Table 1. DEGs master table containing all significant genes along its padj and log2FC. The DEG cutoff parameters were padj <= 0.05 and log2FC of ± 0.585 (± 1.5) While the Control strain has around 100 DEGs, R1p16 and L2p16 have between 200-300 DEGs. However, even R1 having accumulated 80 days of evolution and mutations, it has only 40 DEGs, indicating that the acquired expression mutations are now constitutional. This way, it is even more important to compare R1 with the Control strain in a basal state.

4.5. Volcano plots

Figures 9-12. Volcano plots showing DEGs related to the antibiotics effect in all four strains.

4.6. Plot Counts

Figures 13-16. Plot counts of DEGs related to antibiotic response. The expression profile in R1 for this colistin stress protein greatly differs from the other strains. Also, R1 did not show any expression changes for this gene, while exhibiting a higher count.

4.7. KEGG enrichment

Figures 17-20. KEGG enrichment plot of DEGs related to antibiotic response in the different strains. While R1 and R1p16 (strains that got resistant) had energy and protein metabolisms pathways enriched, L2p16 and the Control strain had more and different pathways enriched, such as fatty acid metabolism and antibiotic resistance.

4.8. GO enrichment

Figures 21-23. GO enrichment plot of DEGs related to antibiotic response in the different strains. For this database, R1 did not present any enrichment, indicating that the strain is adapted to a point that the transcriptional change caused by the antibiotic is inherent and it is the basal state already (my hypothesis). On the other hand, R1p16 GO enrichment revealed a lot of protein metabolism pathway regulation, which can indicate a metabolic reprogramming or cell structural modification related to antibiotic stress.

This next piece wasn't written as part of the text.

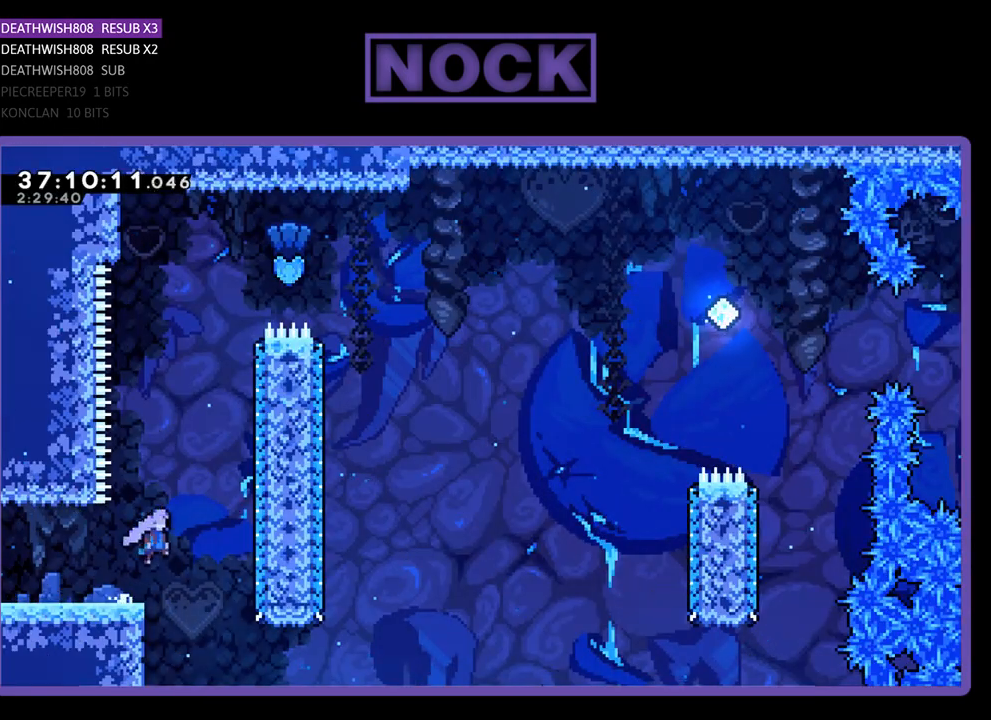
{"buttons": ["R2", "DPAD_UP"], "events": [[67, "CROSS", "up"], [267, "CIRCLE", "down"], [433, "CIRCLE", "up"]]}
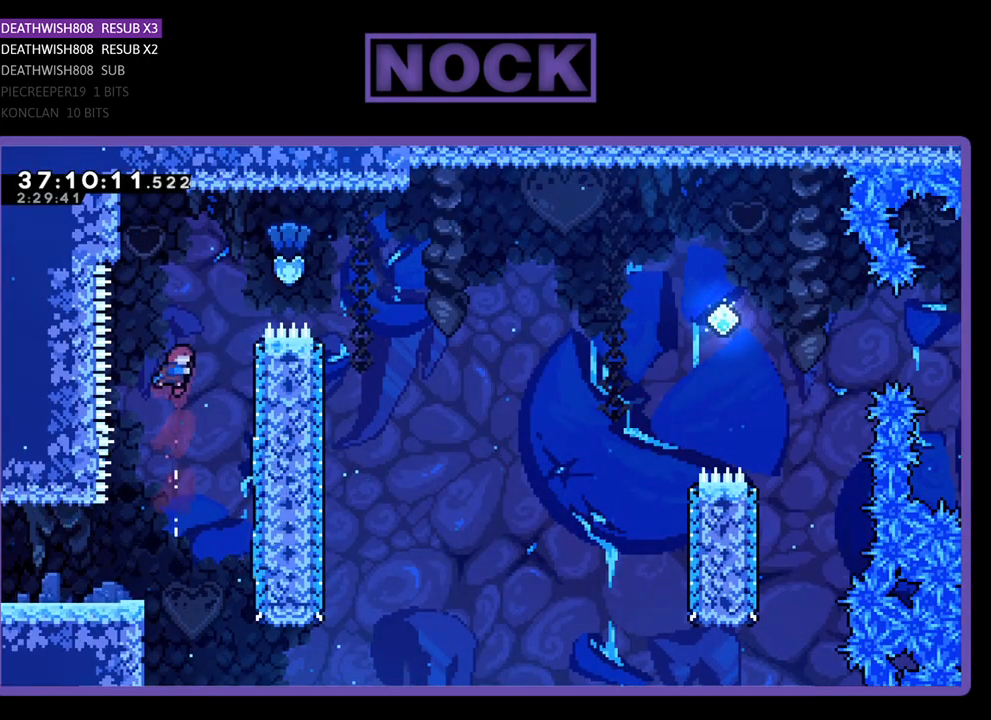
{"buttons": ["R2", "DPAD_RIGHT"], "events": [[33, "DPAD_RIGHT", "down"], [67, "CIRCLE", "down"], [233, "DPAD_UP", "up"], [333, "CIRCLE", "up"]]}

5. What the R1-Control comparison can show

Since R1 strain (that survived 80 days of increasing antibiotic concentrations) is does not significantly change its transcriptome while in antibiotic stress, comparing R1 and the Control strain basal state can reveal what mechanisms are changed and always activated in the resistance strain.